Background: Glioblastoma is an aggressive malignant brain tumour with a dismal prognosis. Current treatments are ineffective and offer no realistic chance of cure. ßIII-tubulin is a neuronal specific β-tubulin isotype, a structural component of microtubules, that is not expressed in glial cells. Its aberrant expression in various cancers is associated with drug resistance and poor clinical outcomes (1). In gliomas, high ßIII-tubulin expression correlates with higher tumour grade, however its role in the biology of gliomas is unknown. The aim of this study was to investigate the role of ßIII-tubulin in glioblastoma drug resistance and tumourigenesis.
Results: Two glioblastoma cell lines, U87 and U87vIII, were selected for functional studies. To examine the role of βIII-tubulin in glioblastoma chemo-sensitivity and tumourigenesis, siRNA gene silencing was used. Potent and specific knockdown achieved a 94% reduction in ßIII-tubulin levels compared to non-targeting control siRNA. Drug-treated clonogenic assays using βIII-tubulin knock-down cells resulted in a significant increase in sensitivity to DNA-damaging agent temozolomide and tubulin-binding agents epothilone B and paclitaxel, in U87vIII cells (p<0.01) compared to control siRNA transfected cells. Additionally, knockdown of βIII-tubulin led to increased apoptosis after temozolomide treatment compared to control siRNA.
To examine the potential role of ßIII-tubulin in glioblastoma tumourigenicity, anchorage-independent growth (soft agar assay) was used. A significant decrease (p<0.01) in anchorage-independent growth in U87vIII cells was observed following βIII-tubulin knock-down. Further studies are currently ongoing to examine the effects of βIII-tubulin knockdown in U87 cells and on primary glioblastoma neurosphere formation.

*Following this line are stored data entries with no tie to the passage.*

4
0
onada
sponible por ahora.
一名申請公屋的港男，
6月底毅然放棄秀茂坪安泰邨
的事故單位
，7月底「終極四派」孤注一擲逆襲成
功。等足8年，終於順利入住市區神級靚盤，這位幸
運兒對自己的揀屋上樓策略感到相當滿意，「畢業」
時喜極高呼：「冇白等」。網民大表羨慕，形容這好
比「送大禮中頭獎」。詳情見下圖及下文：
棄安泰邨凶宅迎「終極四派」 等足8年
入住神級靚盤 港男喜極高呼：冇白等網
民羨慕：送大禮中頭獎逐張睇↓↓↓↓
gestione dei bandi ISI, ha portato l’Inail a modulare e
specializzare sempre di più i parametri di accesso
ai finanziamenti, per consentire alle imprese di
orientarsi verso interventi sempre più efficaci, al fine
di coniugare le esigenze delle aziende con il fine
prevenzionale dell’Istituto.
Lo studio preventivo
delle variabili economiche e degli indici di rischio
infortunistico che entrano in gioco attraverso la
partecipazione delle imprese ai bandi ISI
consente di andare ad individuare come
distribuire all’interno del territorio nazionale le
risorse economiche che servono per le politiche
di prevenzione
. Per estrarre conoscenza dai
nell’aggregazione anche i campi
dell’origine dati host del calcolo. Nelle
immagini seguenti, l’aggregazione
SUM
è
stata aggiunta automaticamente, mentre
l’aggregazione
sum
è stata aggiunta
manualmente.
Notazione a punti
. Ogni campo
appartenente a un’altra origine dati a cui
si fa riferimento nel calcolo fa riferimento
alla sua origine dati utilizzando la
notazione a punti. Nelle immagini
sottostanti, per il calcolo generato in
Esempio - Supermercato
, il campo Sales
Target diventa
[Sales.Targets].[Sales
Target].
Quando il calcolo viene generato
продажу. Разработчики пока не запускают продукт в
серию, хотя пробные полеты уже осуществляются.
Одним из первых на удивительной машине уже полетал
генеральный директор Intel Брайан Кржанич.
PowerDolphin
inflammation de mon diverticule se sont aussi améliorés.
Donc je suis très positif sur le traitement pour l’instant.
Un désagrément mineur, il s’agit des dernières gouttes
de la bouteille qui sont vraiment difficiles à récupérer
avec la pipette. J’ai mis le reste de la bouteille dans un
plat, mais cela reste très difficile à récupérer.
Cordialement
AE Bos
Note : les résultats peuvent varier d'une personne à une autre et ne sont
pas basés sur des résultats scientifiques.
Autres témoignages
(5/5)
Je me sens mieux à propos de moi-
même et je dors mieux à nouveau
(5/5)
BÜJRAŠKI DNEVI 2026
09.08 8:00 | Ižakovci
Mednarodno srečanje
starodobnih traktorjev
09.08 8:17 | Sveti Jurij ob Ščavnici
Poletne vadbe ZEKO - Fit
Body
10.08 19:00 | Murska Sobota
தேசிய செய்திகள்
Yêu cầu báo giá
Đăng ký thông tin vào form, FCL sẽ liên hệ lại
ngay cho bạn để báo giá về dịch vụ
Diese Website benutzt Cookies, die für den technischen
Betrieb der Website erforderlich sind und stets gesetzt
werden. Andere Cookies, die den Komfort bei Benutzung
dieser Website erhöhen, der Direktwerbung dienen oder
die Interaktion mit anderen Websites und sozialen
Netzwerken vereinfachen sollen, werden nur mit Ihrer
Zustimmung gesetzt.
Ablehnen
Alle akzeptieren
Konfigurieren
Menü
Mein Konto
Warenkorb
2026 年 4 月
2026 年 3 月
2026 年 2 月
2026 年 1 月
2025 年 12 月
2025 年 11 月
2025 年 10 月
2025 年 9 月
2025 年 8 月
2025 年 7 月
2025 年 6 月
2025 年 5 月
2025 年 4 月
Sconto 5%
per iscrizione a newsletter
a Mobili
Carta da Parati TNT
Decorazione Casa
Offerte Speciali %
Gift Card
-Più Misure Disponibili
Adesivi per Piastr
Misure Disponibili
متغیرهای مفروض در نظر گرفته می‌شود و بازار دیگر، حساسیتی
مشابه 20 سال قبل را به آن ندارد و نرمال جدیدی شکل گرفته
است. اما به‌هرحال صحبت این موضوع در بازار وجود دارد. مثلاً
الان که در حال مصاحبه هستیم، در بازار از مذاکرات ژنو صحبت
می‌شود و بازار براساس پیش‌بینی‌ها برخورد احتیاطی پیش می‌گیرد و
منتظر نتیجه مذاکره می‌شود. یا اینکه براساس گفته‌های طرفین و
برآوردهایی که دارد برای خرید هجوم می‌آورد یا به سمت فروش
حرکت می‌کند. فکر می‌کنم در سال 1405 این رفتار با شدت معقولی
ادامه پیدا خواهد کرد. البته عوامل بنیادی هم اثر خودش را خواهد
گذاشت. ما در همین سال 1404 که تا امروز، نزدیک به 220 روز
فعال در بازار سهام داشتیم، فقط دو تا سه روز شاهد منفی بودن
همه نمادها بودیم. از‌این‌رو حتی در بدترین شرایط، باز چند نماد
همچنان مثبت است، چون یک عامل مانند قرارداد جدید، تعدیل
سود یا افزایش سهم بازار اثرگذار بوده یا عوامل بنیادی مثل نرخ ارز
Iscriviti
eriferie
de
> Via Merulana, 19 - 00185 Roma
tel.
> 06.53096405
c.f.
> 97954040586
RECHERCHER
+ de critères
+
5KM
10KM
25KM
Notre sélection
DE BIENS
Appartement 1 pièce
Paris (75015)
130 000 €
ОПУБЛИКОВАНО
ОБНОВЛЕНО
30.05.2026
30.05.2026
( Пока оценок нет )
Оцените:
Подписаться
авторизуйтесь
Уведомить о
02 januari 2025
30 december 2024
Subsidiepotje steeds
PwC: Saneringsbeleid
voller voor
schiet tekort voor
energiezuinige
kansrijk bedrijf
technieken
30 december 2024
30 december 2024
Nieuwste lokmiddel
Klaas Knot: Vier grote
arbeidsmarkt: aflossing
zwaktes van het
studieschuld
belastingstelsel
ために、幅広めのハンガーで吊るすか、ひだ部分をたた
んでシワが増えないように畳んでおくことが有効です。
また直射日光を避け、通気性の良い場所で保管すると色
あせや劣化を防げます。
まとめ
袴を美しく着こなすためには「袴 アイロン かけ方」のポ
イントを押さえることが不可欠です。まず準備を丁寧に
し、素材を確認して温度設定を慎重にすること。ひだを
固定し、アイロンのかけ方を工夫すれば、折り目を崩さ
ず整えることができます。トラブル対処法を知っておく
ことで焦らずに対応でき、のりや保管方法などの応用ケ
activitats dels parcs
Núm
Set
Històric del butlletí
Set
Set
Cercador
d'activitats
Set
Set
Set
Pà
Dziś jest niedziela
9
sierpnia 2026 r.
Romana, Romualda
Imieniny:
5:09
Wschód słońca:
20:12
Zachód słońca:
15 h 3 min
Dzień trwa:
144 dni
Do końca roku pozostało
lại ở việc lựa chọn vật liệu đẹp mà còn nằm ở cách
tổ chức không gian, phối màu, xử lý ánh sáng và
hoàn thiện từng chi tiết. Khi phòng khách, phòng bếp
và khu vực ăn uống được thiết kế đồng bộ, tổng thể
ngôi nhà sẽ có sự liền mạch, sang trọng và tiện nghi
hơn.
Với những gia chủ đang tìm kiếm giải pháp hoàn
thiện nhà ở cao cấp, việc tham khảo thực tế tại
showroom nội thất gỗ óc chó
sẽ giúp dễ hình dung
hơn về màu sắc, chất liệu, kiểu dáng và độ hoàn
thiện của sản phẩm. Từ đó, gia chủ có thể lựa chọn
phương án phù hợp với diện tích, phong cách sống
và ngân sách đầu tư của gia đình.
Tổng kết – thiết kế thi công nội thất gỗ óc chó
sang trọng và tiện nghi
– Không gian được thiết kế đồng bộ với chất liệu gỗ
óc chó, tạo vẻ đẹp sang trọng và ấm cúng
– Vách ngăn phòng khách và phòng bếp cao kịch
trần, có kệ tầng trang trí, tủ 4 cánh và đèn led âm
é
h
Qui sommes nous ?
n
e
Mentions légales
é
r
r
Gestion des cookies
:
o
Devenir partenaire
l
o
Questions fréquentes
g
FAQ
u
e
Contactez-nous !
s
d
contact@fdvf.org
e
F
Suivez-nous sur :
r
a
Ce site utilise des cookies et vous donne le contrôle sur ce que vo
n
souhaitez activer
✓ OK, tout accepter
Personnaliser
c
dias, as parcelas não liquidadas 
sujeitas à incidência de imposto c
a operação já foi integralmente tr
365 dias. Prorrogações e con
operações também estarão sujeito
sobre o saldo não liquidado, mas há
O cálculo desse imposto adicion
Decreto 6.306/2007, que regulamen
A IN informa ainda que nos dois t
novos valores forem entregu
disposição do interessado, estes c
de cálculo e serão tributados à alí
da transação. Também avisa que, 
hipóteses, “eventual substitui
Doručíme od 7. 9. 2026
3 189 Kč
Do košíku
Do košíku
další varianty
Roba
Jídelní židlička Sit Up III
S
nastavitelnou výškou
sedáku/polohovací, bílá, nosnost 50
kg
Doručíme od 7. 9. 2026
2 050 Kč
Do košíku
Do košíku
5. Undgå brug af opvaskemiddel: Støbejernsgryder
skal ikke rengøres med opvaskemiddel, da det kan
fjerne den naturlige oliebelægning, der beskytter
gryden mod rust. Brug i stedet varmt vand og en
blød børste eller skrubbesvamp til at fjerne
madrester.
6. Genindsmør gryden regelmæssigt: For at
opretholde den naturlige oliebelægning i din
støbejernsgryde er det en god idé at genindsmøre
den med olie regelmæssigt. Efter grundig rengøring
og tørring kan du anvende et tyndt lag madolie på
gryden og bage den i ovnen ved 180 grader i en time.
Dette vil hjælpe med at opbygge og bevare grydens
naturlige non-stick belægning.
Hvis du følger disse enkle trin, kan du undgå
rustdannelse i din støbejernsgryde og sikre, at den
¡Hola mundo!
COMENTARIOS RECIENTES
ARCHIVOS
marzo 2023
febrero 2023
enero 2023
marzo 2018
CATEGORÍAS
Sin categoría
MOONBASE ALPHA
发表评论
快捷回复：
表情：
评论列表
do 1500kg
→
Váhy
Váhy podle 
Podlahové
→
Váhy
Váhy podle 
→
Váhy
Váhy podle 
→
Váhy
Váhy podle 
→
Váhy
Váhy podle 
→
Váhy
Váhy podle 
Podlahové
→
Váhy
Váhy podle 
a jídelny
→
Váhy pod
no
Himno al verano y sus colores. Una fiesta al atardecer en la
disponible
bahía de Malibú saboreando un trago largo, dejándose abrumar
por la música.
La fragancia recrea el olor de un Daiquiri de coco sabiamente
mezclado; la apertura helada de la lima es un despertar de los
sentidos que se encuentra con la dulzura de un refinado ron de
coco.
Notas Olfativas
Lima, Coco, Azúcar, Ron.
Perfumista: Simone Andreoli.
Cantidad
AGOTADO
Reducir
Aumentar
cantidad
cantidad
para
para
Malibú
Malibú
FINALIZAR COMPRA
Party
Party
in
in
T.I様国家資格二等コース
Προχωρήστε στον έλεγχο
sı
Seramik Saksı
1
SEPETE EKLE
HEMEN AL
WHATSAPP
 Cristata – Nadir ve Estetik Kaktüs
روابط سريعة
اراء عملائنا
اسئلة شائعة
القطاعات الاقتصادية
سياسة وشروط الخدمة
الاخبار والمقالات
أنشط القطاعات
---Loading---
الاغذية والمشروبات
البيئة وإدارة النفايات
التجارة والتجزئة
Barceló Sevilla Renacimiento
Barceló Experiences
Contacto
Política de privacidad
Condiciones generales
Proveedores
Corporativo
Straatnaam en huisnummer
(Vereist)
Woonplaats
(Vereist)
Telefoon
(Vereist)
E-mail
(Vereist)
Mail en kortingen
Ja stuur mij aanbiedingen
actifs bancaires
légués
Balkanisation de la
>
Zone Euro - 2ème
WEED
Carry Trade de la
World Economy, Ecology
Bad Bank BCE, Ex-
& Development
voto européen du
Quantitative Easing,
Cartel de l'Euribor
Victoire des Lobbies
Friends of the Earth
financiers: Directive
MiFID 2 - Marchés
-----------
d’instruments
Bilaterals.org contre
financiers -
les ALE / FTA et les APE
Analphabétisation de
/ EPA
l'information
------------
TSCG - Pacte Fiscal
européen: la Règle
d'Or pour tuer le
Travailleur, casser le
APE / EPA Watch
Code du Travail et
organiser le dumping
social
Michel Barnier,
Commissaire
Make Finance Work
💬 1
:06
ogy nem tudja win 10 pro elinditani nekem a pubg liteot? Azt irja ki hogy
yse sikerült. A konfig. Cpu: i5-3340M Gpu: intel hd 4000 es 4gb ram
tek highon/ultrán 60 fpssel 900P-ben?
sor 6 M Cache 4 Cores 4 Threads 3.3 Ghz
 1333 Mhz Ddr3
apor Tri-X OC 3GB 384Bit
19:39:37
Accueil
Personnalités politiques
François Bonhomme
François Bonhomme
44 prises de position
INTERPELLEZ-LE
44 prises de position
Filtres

Conclusion: βIII-tubulin is expressed in glioblastoma cell lines and its expression contributes to intrinsic drug resistance to two different classes of drugs: DNA-damaging and tubulin-binding agents. Our data suggests that expression of βIII-tubulin may also be contributing to tumourigenic phenotype of this devastating disease.
1. Kavallaris M. Microtubules and resistance to tubulin-binding agents. Nat Rev Cancer 2010; 10: 194-204.